In the case of Ashok Kumar Pandey [1] (Taxpayer), the issue before the Mumbai Tribunal was whether the Taxpayer is a treaty resident of USA or India under Article 4 of India–USA Double Taxation Avoidance Agreement (DTAA).
The Taxpayer was a resident in India for tax year 2012-13. During the relevant tax year, the Taxpayer earned dividend, interest and rental income from USA (US sourced income). He claimed himself to be a resident in India as well as in USA under their respective domestic laws, thereby a dual resident. Since it was a case of dual residency, the residential status of the Taxpayer was required to be determined in accordance with the tie-breaker rules under Article 4(2) of India-US DTAA[2] . The Taxpayer had permanent homes in India as well as in USA. Therefore, his residential status was required to be determined as per Article 4(2)(b)- Center of vital interest (i.e., whether personal and economic relations have closer nexus with India or USA). The Taxpayer claimed that his center of vital interest was in USA and hence US sourced incomes are not taxable in India under the treaty. On the other hand, the Tax Authority held that the Taxpayer has closer personal and economic interest in India. Accordingly, Tax Authority asserted that US sourced income was taxable in India.

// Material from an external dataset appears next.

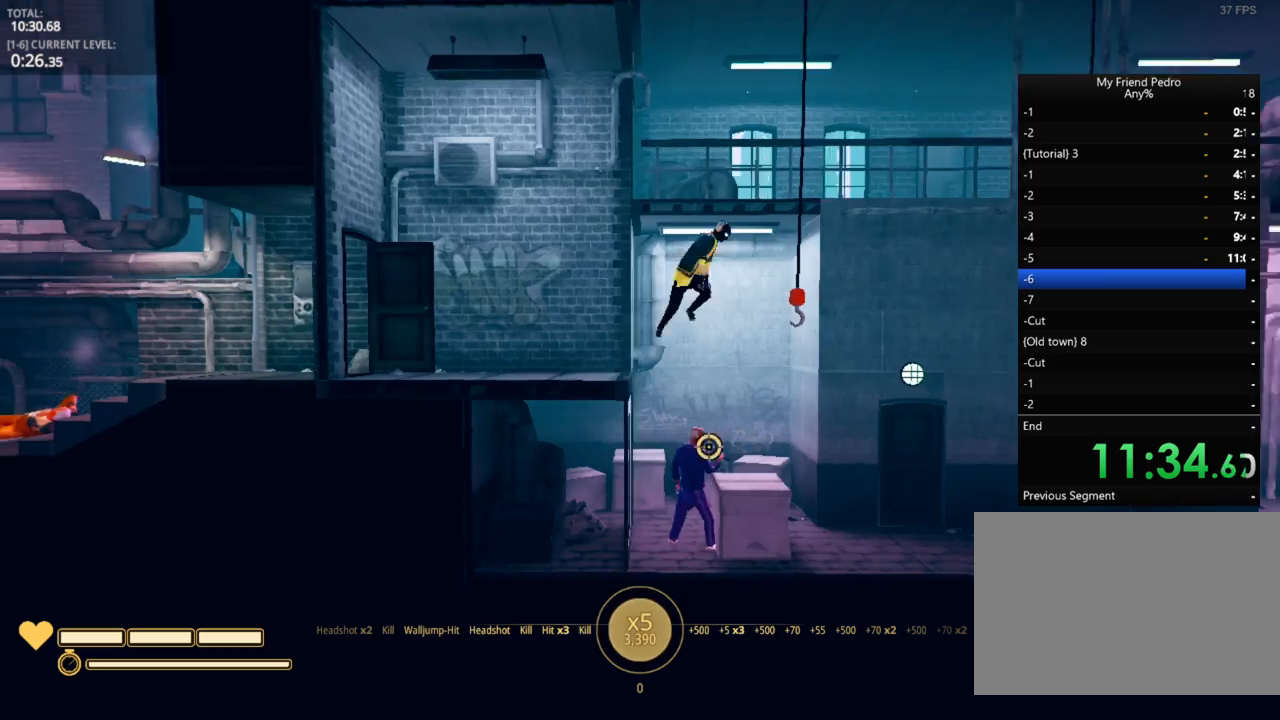
{"keys": ["d"], "mouse": ["left"], "mouse_move": "left", "events": [[50, "mouse_left", "down"], [50, "space", "up"], [133, "mouse_left", "up"], [183, "mouse_left", "down"], [283, "mouse_left", "up"], [333, "mouse_left", "down"], [417, "mouse_left", "up"], [500, "mouse_left", "down"]]}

Based on the detailed factual study, the Mumbai Tribunal noted that in terms of personal interest, 1) The Taxpayer and his entire family are US citizens holding US passport and Overseas Citizens of India (OCIs). 2) The Taxpayer’s immediate family stays in India except for one daughter residing in US for study purposes. 3) His extended family – father, mother and siblings are US nationals residing at US. In terms of economic interest, the Taxpayer had passive investments in both US and India. But he was actively engaged in film production activity in India through an Indian private company owned jointly with his wife with substantial investment through interest free loans provided by him.

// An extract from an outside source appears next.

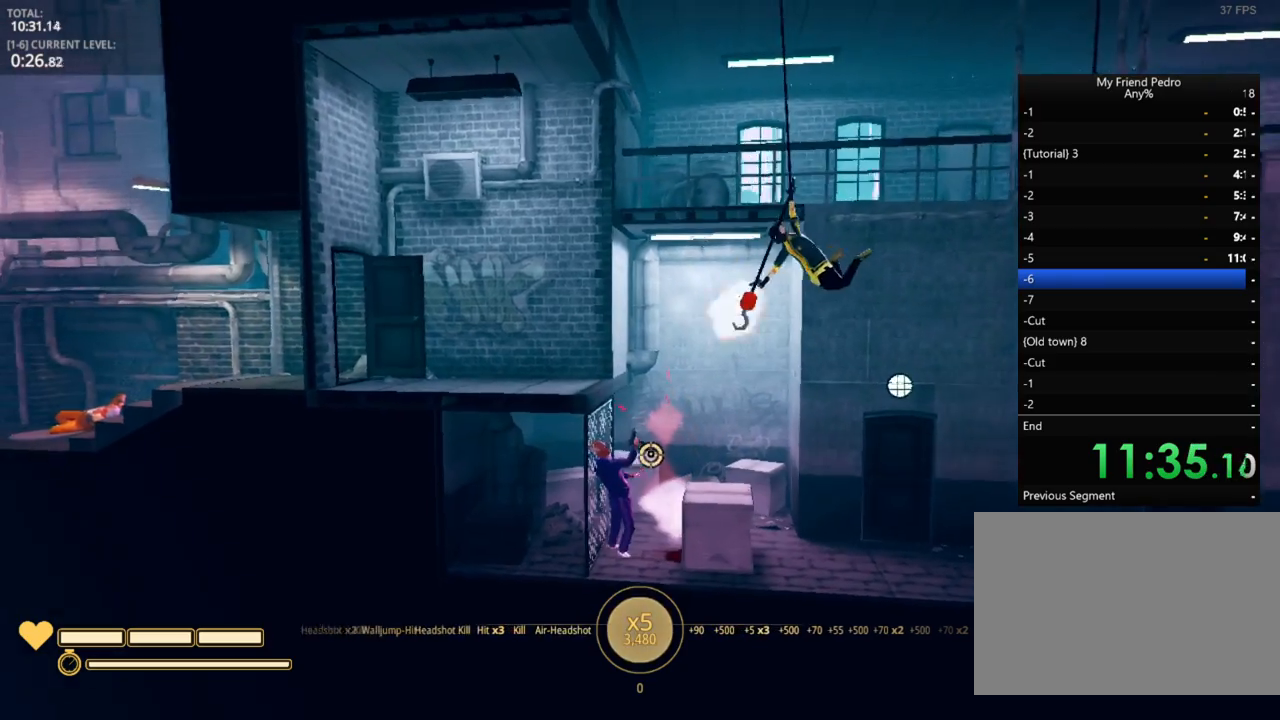
{"keys": ["d"], "mouse": [], "mouse_move": "still", "events": [[83, "mouse_left", "up"], [83, "space", "down"], [350, "space", "up"]]}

After a study of personal and economic ties, the Tribunal held that the determination of center of vital interest is a highly factual analysis and is a vexed issue. The Tribunal ruled the following tests/ guidelines for determining the center of vital interest:
- For determining personal relationship, only those facts with some impact needs to be considered for analysis such as connect with the nucleus family is more important than extended family.
- For determination of economic relationship, more weightage should be given to active involvement in the commercial activities then passive investments such as mutual funds and bank accounts. Place of business, place of administration of property and place of earning wages (remuneration) (profit) is of importance.
- Investments in securities, mutual funds, banks move not necessarily with residence of the assessee but on the basis of rate of return in particular state.
- Ambiguous factors need to be avoided.
In the light of the above guiding principles and after comprehensive appraisal of facts of the Taxpayer, the Tribunal concluded that the Taxpayer does not have any active involvement in USA for earning wages remuneration and profit and hence, tilt is in more favor of his personal and economic ties being closer to India. Accordingly, it was held that the Taxpayer is a treaty resident of India. Consequently, all US sourced income are subject to tax in India. Since no tax has been paid in USA as evidenced by US tax returns filed by the Taxpayer, no foreign tax credit can be availed against tax payable in India.
[1] [TS-736-ITAT-2024(Mum)]
[2] Article 4(2) provides for permanent home test, center of vital interest test, habitual abode test and nationality test.